* [Instructions for the task]: Look through the data and write out every line with the word "developing" in it.
*** Opening Data records ***
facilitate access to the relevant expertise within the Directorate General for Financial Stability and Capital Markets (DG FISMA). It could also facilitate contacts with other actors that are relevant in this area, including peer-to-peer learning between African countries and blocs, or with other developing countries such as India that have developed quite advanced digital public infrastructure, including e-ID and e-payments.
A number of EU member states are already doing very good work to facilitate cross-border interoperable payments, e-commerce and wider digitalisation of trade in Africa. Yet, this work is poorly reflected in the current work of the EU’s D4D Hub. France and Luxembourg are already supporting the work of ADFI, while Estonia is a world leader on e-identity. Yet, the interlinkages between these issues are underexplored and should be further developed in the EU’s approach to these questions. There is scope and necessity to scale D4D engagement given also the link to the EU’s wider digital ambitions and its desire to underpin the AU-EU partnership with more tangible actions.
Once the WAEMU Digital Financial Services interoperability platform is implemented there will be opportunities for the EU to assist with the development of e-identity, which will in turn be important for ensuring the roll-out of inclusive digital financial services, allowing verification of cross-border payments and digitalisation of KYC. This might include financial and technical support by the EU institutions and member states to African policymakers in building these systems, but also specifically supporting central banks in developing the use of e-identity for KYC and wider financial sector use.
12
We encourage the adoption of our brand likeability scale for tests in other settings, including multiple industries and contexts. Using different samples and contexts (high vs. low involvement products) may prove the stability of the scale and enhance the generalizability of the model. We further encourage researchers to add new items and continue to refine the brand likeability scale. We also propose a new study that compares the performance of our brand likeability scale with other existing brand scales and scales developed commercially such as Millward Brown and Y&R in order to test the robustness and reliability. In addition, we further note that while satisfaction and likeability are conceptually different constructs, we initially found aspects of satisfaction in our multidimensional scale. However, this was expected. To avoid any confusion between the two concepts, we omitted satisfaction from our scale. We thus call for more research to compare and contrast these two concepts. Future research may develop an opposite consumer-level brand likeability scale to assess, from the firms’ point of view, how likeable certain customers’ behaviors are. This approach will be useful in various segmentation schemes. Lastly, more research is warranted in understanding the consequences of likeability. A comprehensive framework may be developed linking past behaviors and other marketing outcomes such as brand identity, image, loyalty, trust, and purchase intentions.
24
*** Closing Data records ***
* [Solution]:
facilitate access to the relevant expertise within the Directorate General for Financial Stability and Capital Markets (DG FISMA). It could also facilitate contacts with other actors that are relevant in this area, including peer-to-peer learning between African countries and blocs, or with other developing countries such as India that have developed quite advanced digital public infrastructure, including e-ID and e-payments.
Once the WAEMU Digital Financial Services interoperability platform is implemented there will be opportunities for the EU to assist with the development of e-identity, which will in turn be important for ensuring the roll-out of inclusive digital financial services, allowing verification of cross-border payments and digitalisation of KYC. This might include financial and technical support by the EU institutions and member states to African policymakers in building these systems, but also specifically supporting central banks in developing the use of e-identity for KYC and wider financial sector use.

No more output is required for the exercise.